Le 3, nous biv. dans un bois au bord d'un lac qui baigne les murs du château où logeait l'Empereur.

Le 4, nous restâmes dans la même position. Pendant la nuit on me vola deux chevaux; en parcourant le camp, je les retrouvais, mais mes selles uniformes étaient enlevées et je ne pus les découvrir Le lac gela pendant la nuit au point que le matin on passait sur la glace.

Le 5, il tomba une pluie froide comme de la glace avec un vent de Nord-Est si violent qu'il pénétrait jusqu'aux os. Toute la terre fut couverte d'eau qui, s'étant gelée en un instant, forma une flaque unie comme un miroir sur laquelle les chevaux ne pouvaient se tenir debout; les crampons en acier s'usaient fort vite et on ne trouva d'autres moyens pour empêcher les chevaux de tomber que de les déférer; on leur enveloppait les sabots avec des chiffons qui étaient déchirés de suite. Nous biv. sur la hauteur de Dorogobutz près d'un petit clocher.

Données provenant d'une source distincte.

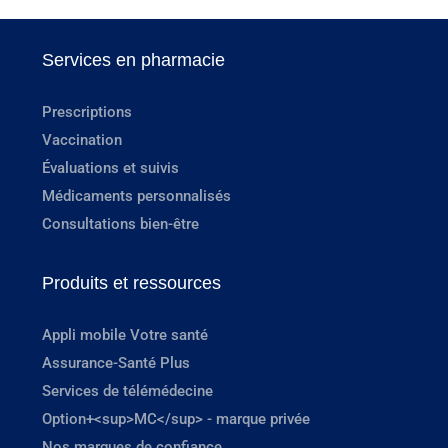
Services en pharmacie
Prescriptions
Vaccination
Évaluations et suivis
Médicaments personnalisés
Consultations bien-être
Produits et ressources
Appli mobile Votre santé
Assurance-Santé Plus
Services de télémédecine
Option+<sup>MC</sup> - marque privée
Nos marques de confiance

Le 6, il tomba une grande quantité de neige. Nous biv. près d'une maison de poste entourée de palissades, où l'Empereur logea. Le nombre de chevaux et d'hommes qui périssaient de faim et de misère augmenta à un point extraordinaire. A tout moment on rencontrait des parcs qu'on avait été obligé de brûler faute de chevaux pour les conduire.

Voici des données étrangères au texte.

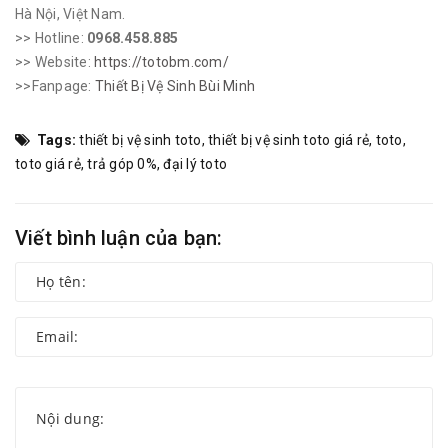
Hà Nội, Việt Nam.
>> Hotline:
0968.458.885
>> Website:
https://totobm.com/
>>Fanpage:
Thiết Bị Vệ Sinh Bùi Minh
Tags:
thiết bị vệ sinh toto
,
thiết bị vệ sinh toto giá rẻ
,
toto
,
toto giá rẻ
,
trả góp 0%
,
đại lý toto
Viết bình luận của bạn:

Le 7, je fus de garde au château où logeait l'Empereur. Au milieu des misères il avait des provisions considérables et des vins de toutes sortes. Nous reçûmes un peu de farine et de viande de boeuf ou de vache.

Le 8, nous biv. près de quelques granges échappées à l'incendie où étaient les équipages de l'Empereur, à six lieues de Smolensk. Je vis l'impossibilité où nous serions de sauver aucune voiture, ce qui me détermina à abandonner ma calèche et la plus grande partie de mes effets; je ne conservais qu'un petit porte-manteau avec quelques chemises, un habit et une paire de bottes. Je mis dans des sacs le sucre, le café, le vin, le rhum et le pain qui me restait, et je disposais tout pour échapper au froid et à la famine.

Le 9, nous arrivâmes à Smolensk; nous fumes placés d'abord dans le même faubourg que nous avions occupé en avançant; mais le lendemain on nous fit aller au faubourg Witepsk, sur la route d'Elnia. Nous reçûmes un détachement qui arrivait de France et qui nous apprit que l'armée russe de Moldavie occupait la Volhinie. Une partie des officiers pensait que l'on prendrait position à Smolensk et que l'on tenterait le hasard d'un combat. Mais outre l'inconvénient du froid qui était extrême, on n'avait fait aucune provision de vivres ni de fourrages; les hommes n'avaient rien du tout que la chair des chevaux qui périssaient en grand nombre et malgré une situation aussi désespérée on ne prenait aucun soin des soldats; on en exigeait un service plus pénible encore que dans les temps d'abondance.